» Extract to read:

Closer to earth, the National Weather Service is fusing ground-based radar with geospatial data.

NWS taps about 200 radar stations for sensor data. In 2006, it began offering an enhanced view of its Doppler images. The Radar Integrated Display with Geospatial Elements was NWS’ first integration of data from radar and geographic information systems. RIDGE provides data for the radar displays on NWS Web sites, and customers can also incorporate the data into their own GIS applications.

The latest iteration, RIDGE 2, makes that process easier. Slated to become operational in April, it will provide geospatial data as services. That’s a major change from the previous version, which provided customers with a projection that was difficult to display on their GIS systems.

“We didn’t have a good way for them to interact with the data,” said Paul Kirkwood, chief of the Technology Infusion Branch at the NWS Southern Region Headquarters’ Science and Technology Services Division. “With RIDGE 2...they will be able to better integrate with their own GIS services.”

RIDGE 2 houses radar images, weather warnings — which are displayed as polygons covering the affected area — and precipitation data in a geospatial database. NWS makes the various types of data available as services so customers can choose the data they wish to see on their maps.

Customers take different approaches to accessing the data. Kirkwood said NWS’ core partners, such as the Homeland Security Department and Federal Emergency Management Agency, obtain their data via ESRI’s ArcGIS Server. The public can get a version of the RIDGE 2 data that NWS has created using OpenLayers, which is free, open-source software that displays map data by using a standard Web browser.

Kirkwood cited the vast number of sensors involved as the biggest difficulty in making the geospatial system work. “The largest challenge we have is figuring out how to incorporate 200 radars with an update cycle of up to every 5 minutes,” he said, adding that each radar generates more than 10 services that require updating. “Building an infrastructure to handle this is very challenging.”

NWS is testing ESRI’s ArcGIS Server Image extension to address the updating issue, he said. It enables the processing of large numbers of images, according to ESRI. On an average day, NWS generates and delivers about 24,000 images per hour.

Emergency Preparedness

The Pacific Disaster Center in Hawaii harnesses a range of sensor and other data to help government agencies prepare for trouble.

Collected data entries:

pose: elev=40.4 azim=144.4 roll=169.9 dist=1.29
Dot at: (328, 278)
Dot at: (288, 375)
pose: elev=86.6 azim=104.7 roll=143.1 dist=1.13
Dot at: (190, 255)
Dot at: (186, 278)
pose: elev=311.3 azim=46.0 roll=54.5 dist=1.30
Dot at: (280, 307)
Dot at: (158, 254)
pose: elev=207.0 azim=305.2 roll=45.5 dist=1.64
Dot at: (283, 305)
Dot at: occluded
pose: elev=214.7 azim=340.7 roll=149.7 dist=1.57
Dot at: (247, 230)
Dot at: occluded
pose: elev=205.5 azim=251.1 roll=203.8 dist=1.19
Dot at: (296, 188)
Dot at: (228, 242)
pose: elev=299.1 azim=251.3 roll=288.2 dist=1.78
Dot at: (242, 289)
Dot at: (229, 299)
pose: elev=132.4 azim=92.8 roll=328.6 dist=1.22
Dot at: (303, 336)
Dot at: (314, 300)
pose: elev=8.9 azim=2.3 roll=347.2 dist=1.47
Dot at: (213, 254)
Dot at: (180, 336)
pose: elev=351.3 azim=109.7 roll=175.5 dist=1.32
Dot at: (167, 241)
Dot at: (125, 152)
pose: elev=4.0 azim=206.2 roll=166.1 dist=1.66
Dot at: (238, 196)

» Study questions:
1. Answer these questions from the article on National Weather Service radar.
(a) In what year did the NWS begin offering an enhanced view of its Doppler images?
(b) In what month is RIDGE 2 slated to become operational?
(c) About how many images does the NWS generate and deliver per hour on an average day?
2. In one to three sentences, explain why the article on National Weather Service radar calls RIDGE 2 a major change from the previous version.
3. Pick up the article on National Weather Service radar after its last sentence and continue it.

» Answers for this exercise:
1.
(a) 2006
(b) April
(c) About 24,000

2. The previous version gave customers a projection that was difficult to display on their GIS systems. RIDGE 2 instead provides geospatial data as services, so customers can choose the data they want on their maps and integrate it with their own GIS services.

3.
PDC disseminates geospatial data to emergency managers via a controlled-access Web site named Emergency Management Operations (Emops). Emops’ underlying architecture, DisasterAware, pulls data from networks of seismic sensors, water-level gauges, satellite image systems and other authoritative sources, said Chris Chiesa, PDC’s chief information officer.

The data can be viewed on top of a range of base maps, including Google Earth, Bing and Yahoo imagery.

Together, those sensors provide early warning and situational awareness for hazardous events, such as hurricanes, earthquakes, tsunamis, wildfires, floods and even pandemics, Chiesa said.

Emops users include civil defense and humanitarian assistance agencies at the federal, state and county levels. To support their users’ emergency management missions, PDC taps into NOAA’s Pacific Tsunami Warning Center and the sensor network run by the U.S. Geological Survey’s National Earthquake Information Center. PDC also receives data from TRMM and incorporates fire and flood information from NASA’s Moderate Resolution Imaging Spectroradiometer.

PDC makes a public version of the geospatial information available via the Global Atlas on the center’s Web site.

Authorized Emops users will soon be able to contribute to the data collection effort via Apple iPhones. PDC is releasing an iPhone application, iAware, that lets users file reports and upload photos from the field, Chiesa said.

In the meantime, the task of processing data from multiple sensors ranks among the top issues in running Emops.

“A key challenge is to transform the ever-growing data stream into actionable information for effective decision-making, typically in a chaotic and time-constrained environment,” Chiesa said.